=== What needs to be done ===
Print every line below exactly as written, but leave the pictures behind.

————

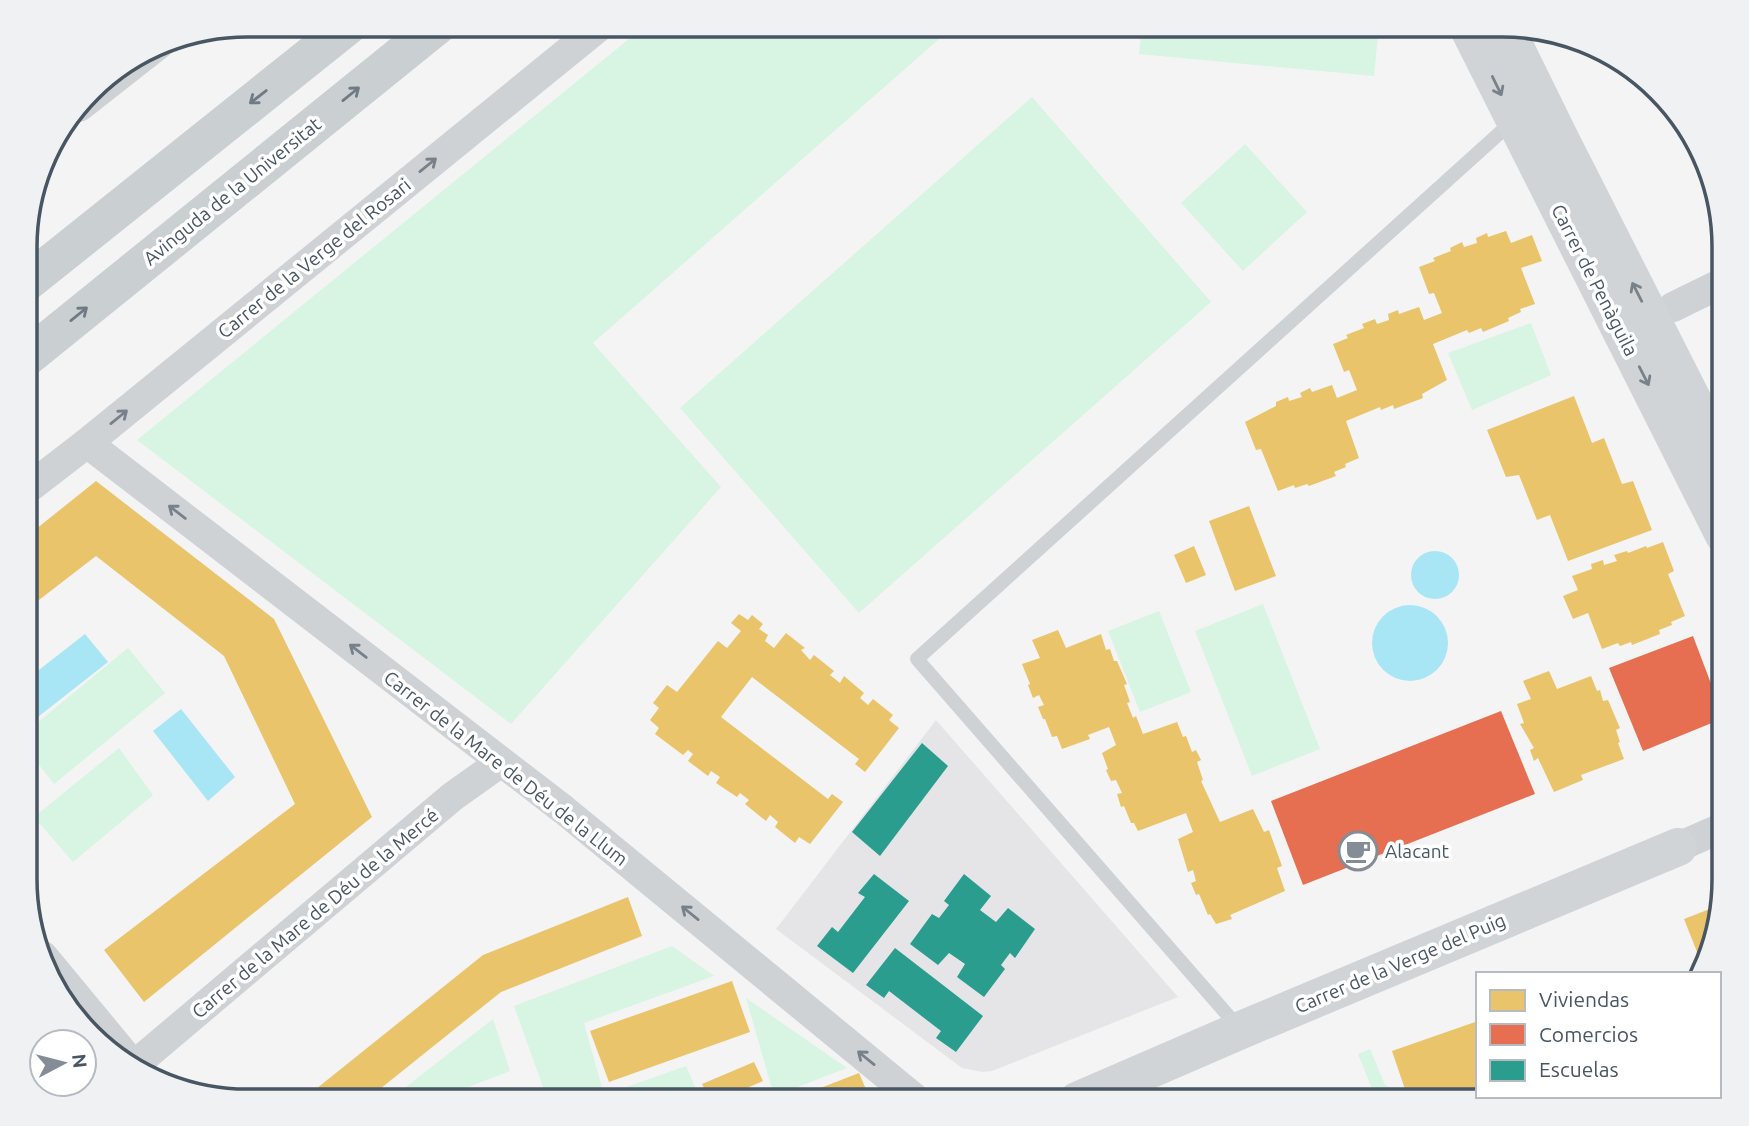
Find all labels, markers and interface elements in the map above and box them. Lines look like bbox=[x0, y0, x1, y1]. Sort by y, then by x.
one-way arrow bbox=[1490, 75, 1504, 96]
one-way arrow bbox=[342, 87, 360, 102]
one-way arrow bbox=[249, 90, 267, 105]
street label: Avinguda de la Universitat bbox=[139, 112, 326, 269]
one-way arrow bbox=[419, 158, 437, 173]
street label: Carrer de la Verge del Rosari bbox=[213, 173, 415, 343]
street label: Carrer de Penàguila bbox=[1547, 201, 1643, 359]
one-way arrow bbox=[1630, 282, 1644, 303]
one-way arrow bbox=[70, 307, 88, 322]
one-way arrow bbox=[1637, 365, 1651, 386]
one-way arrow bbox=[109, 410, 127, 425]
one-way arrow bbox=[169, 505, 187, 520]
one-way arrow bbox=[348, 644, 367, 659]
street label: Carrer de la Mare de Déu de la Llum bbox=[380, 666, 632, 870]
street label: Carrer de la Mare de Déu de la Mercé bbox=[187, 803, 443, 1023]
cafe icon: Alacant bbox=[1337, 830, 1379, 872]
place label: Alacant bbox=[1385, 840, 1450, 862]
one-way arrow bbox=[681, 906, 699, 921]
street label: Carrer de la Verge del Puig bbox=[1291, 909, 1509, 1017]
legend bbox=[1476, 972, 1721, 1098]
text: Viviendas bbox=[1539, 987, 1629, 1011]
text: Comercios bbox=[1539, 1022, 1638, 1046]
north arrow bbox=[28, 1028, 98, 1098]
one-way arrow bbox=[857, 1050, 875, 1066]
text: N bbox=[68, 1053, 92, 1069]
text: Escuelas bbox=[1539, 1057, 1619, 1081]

————

=== Response ===
Find all labels, markers and interface elements in the map above and box them. Lines look like bbox=[x0, y0, x1, y1]. Sort by y, then by x.
one-way arrow bbox=[1490, 75, 1504, 96]
one-way arrow bbox=[342, 87, 360, 102]
one-way arrow bbox=[249, 90, 267, 105]
street label: Avinguda de la Universitat bbox=[139, 112, 326, 269]
one-way arrow bbox=[419, 158, 437, 173]
street label: Carrer de la Verge del Rosari bbox=[213, 173, 415, 343]
street label: Carrer de Penàguila bbox=[1547, 201, 1643, 359]
one-way arrow bbox=[1630, 282, 1644, 303]
one-way arrow bbox=[70, 307, 88, 322]
one-way arrow bbox=[1637, 365, 1651, 386]
one-way arrow bbox=[109, 410, 127, 425]
one-way arrow bbox=[169, 505, 187, 520]
one-way arrow bbox=[348, 644, 367, 659]
street label: Carrer de la Mare de Déu de la Llum bbox=[380, 666, 632, 870]
street label: Carrer de la Mare de Déu de la Mercé bbox=[187, 803, 443, 1023]
cafe icon: Alacant bbox=[1337, 830, 1379, 872]
place label: Alacant bbox=[1385, 840, 1450, 862]
one-way arrow bbox=[681, 906, 699, 921]
street label: Carrer de la Verge del Puig bbox=[1291, 909, 1509, 1017]
legend bbox=[1476, 972, 1721, 1098]
text: Viviendas bbox=[1539, 987, 1629, 1011]
text: Comercios bbox=[1539, 1022, 1638, 1046]
north arrow bbox=[28, 1028, 98, 1098]
one-way arrow bbox=[857, 1050, 875, 1066]
text: N bbox=[68, 1053, 92, 1069]
text: Escuelas bbox=[1539, 1057, 1619, 1081]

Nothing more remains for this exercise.